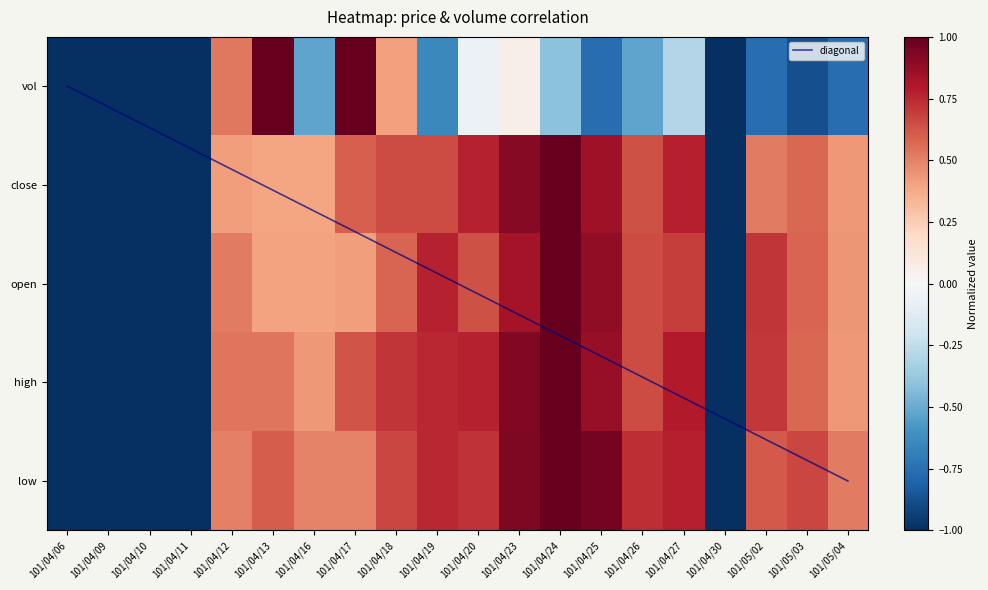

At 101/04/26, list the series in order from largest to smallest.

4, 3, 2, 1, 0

==

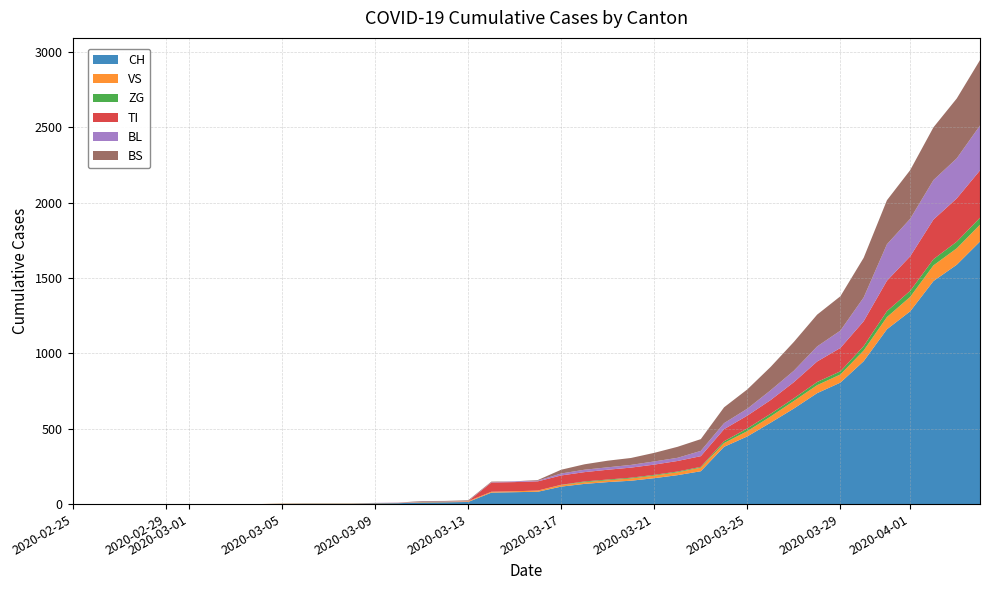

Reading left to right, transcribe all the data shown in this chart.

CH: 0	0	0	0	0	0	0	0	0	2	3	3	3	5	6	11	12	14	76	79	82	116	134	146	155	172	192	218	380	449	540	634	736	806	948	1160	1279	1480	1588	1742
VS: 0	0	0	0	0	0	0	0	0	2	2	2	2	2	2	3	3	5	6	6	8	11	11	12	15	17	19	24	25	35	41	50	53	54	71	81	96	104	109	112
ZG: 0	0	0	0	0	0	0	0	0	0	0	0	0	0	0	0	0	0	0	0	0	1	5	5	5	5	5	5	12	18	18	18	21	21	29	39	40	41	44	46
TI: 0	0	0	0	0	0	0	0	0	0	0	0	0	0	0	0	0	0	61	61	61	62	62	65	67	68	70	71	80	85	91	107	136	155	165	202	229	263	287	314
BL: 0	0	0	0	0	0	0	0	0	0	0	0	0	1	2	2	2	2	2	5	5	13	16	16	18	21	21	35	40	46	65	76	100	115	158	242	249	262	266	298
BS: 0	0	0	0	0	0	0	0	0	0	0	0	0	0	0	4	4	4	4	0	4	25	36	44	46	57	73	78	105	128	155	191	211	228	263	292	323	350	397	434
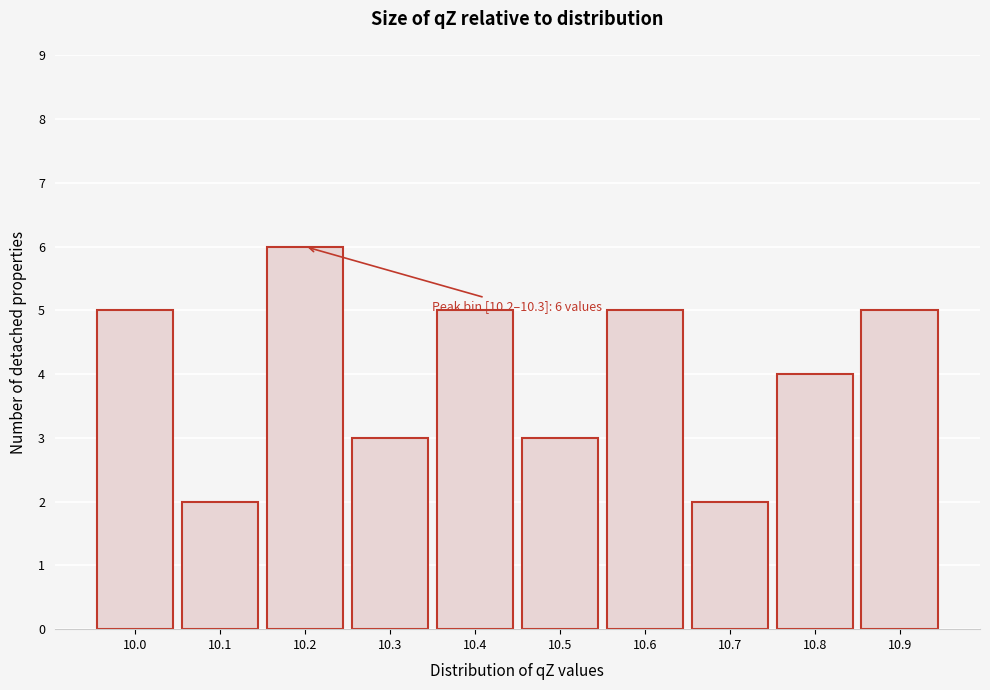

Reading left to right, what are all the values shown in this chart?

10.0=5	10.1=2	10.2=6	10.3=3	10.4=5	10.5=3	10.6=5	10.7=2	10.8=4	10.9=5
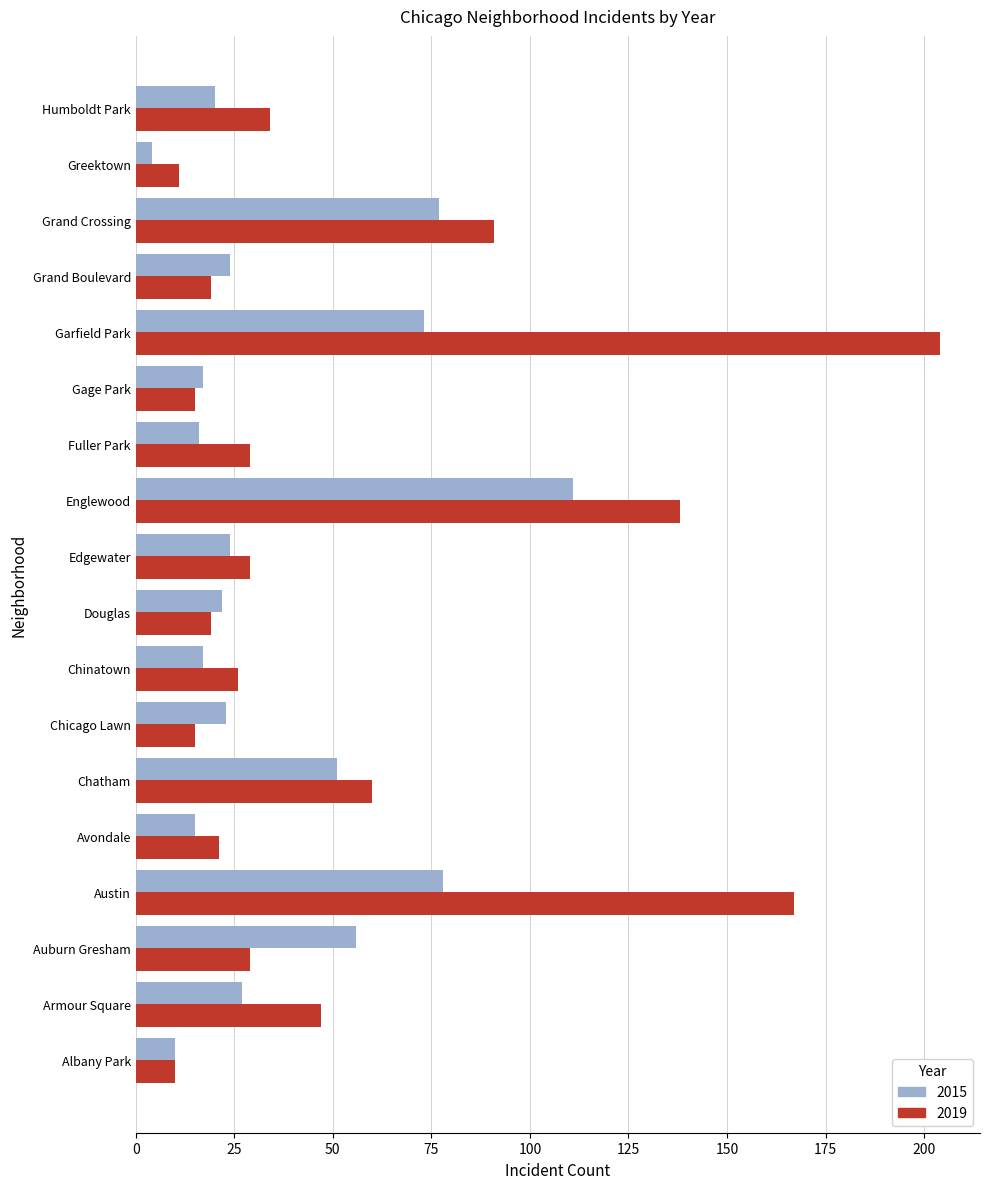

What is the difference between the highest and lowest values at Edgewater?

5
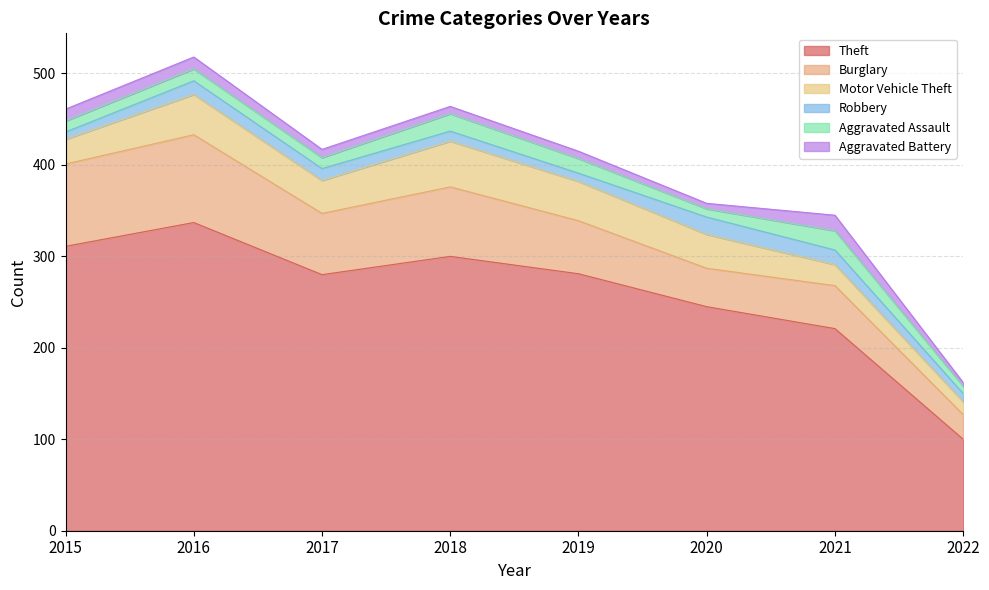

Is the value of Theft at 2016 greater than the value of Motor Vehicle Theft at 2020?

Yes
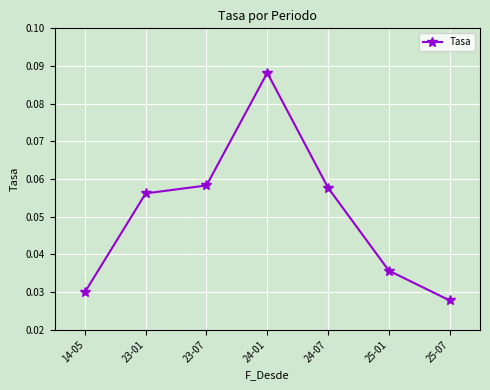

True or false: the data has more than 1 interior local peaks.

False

...

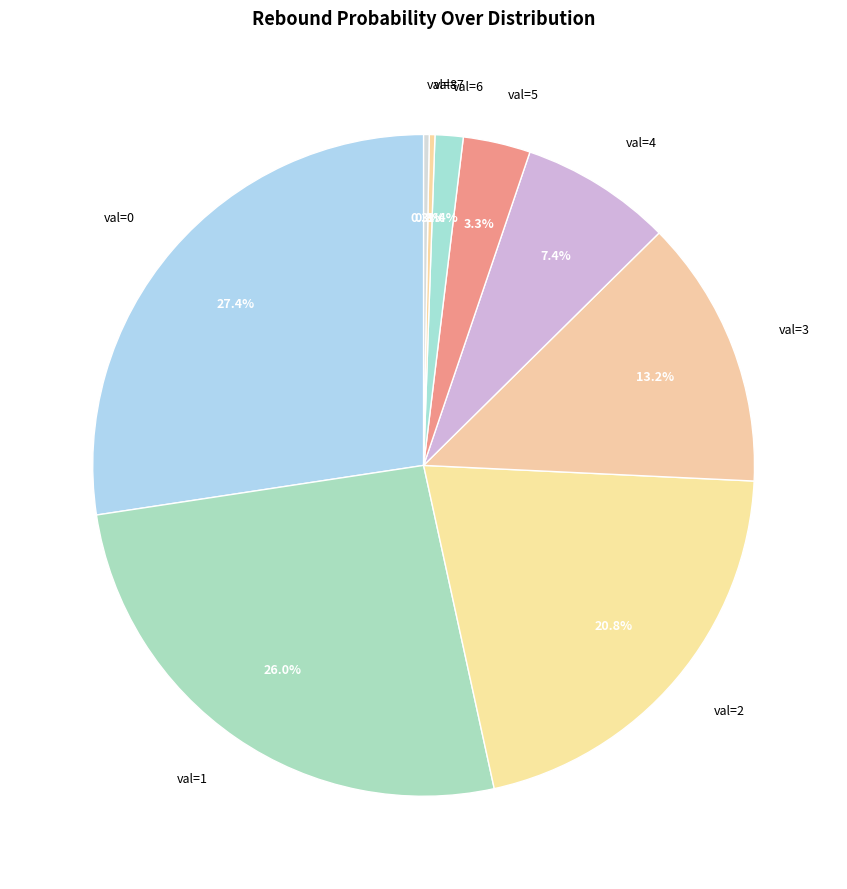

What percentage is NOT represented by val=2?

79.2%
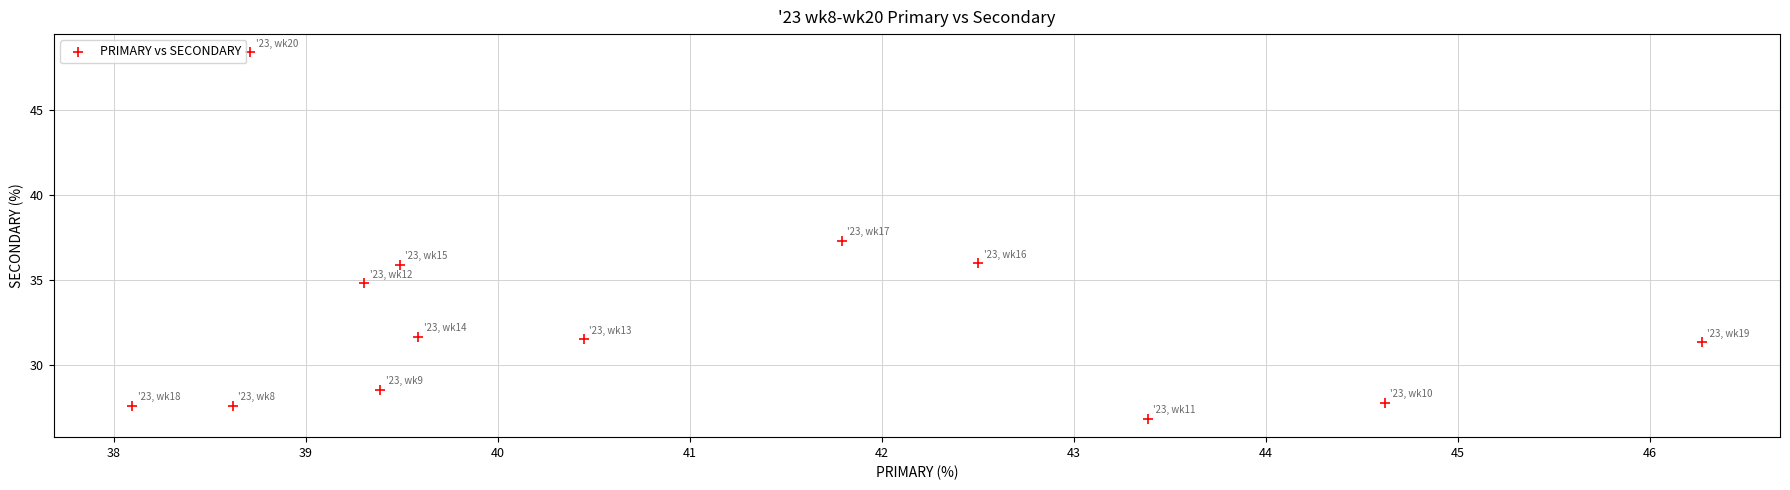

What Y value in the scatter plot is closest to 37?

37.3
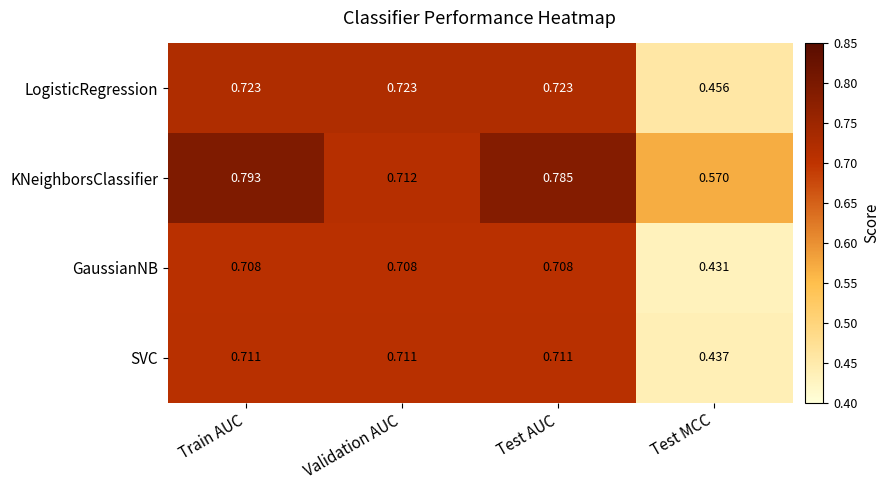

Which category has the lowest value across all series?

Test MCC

• **THE PROBLEM**
Can you rewrite the records from the line with "What is the" to the line with "True or false: the", renaming "Edgewater" to "Rogers Park" and changing nothing else? Leave the pictures out of your answer.

• **RESPONSE**
What is the difference between the highest and lowest values at Rogers Park?

5

Is the value of Theft at 2016 greater than the value of Motor Vehicle Theft at 2020?

Yes

True or false: the data has more than 1 interior local peaks.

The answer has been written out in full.